Operator of massage den accused in bribe try

Prosecutors say his plan was to oust competitors

Howard County

February 27, 2004|By Larry Carson and Lisa Goldberg | Larry Carson and Lisa Goldberg,SUN STAFF

The owner of an Elkridge massage parlor who prosecutors allege tried to bribe police and a state inspector as part of a scheme to take over his competitors was arrested yesterday after a 14-month investigation.

SungYul Kim, 65, of Fort Lee, N.J., was taken into custody by Howard County police at a Dorsey motel under a sealed, three-count indictment issued Feb. 11, said State Prosecutor Stephen Montanarelli, whose office led the investigation. The misdemeanor charges were unsealed with his arrest, and convictions could lead to prison terms of up to 36 years and fines up to $15,000.

Kim, who operates the Oriental Spa in the 6300 block Washington Blvd., was ordered held without bail after a brief hearing in Howard County Circuit Court. Three women working in his spa were arrested on immigration violations during a search of the business, Montanarelli said.

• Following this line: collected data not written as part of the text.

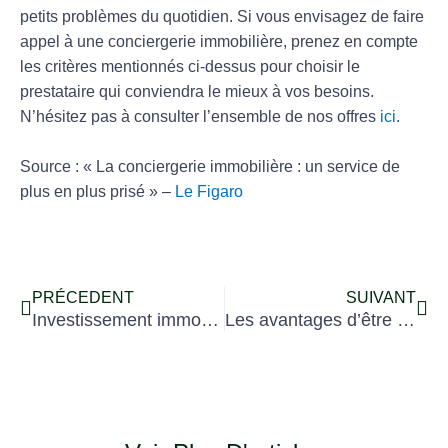
petits problèmes du quotidien. Si vous envisagez de faire
appel à une conciergerie immobilière, prenez en compte
les critères mentionnés ci-dessus pour choisir le
prestataire qui conviendra le mieux à vos besoins.
N’hésitez pas à consulter l’ensemble de nos offres
ici
.
Source : « La conciergerie immobilière : un service de
plus en plus prisé » –
Le Figaro
Prev
Ne
PRÉCEDENT
SUIVANT
Investissement immobilier locatif meublé
Les avantages d’être hôte Airbnb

Kim stood shackled at the ankles as Thomas M. McDonough, senior assistant state prosecutor, told Howard Circuit Judge Dennis M. Sweeney that the massage parlor operator "has ready assets of over $2 million," has traveled back to Korea and to Libya several times in recent years, owns very little if any property in the United States and "will not appear for trial" if he is granted bail.

According to the indictments, Kim tried to recruit Paul Murphy, a state inspector who helps regulate massage parlors for the Maryland Chiropractic Board, into a scheme to pressure competing parlor owners so Kim could buy their businesses for low prices.

Murphy approached Montanarelli's office in November 2002, and two Howard County police officers - Lt. Keith Lessner and Detective Guy Williams - were brought in to pose as Murphy's accomplices in corruption.

Montanarelli said that during the investigation, Kim gave the men "very expensive" women's jewelry and "substantial amounts" of cash, though he refused to provide details. Kim is also said to have provided liquor and meals, hoping that the officials would harass operators of other spas so they would be eager to sell. The police used "electronic surveillance" to help gather evidence, Montanarelli said.

Kim appeared confused at the hearing and, although he became a U.S. citizen in 1979, he told Judge Sweeney that he speaks only "a little bit" of English. McDonough disputed that. A second hearing was scheduled for March 5 with a Korean interpreter in attendance.

McDonough also said Kim wanted to buy forged immigration documents from the officers and had one prior conviction for "unlawful sexual contact" in New Jersey.

Howard police have alleged the massage parlors involved in the case are prostitution operations, and raided six of them - including Oriental Spa - in a 1995 sting operation. But the cases fell apart in the face of charges that officers engaged in sexual acts to obtain evidence.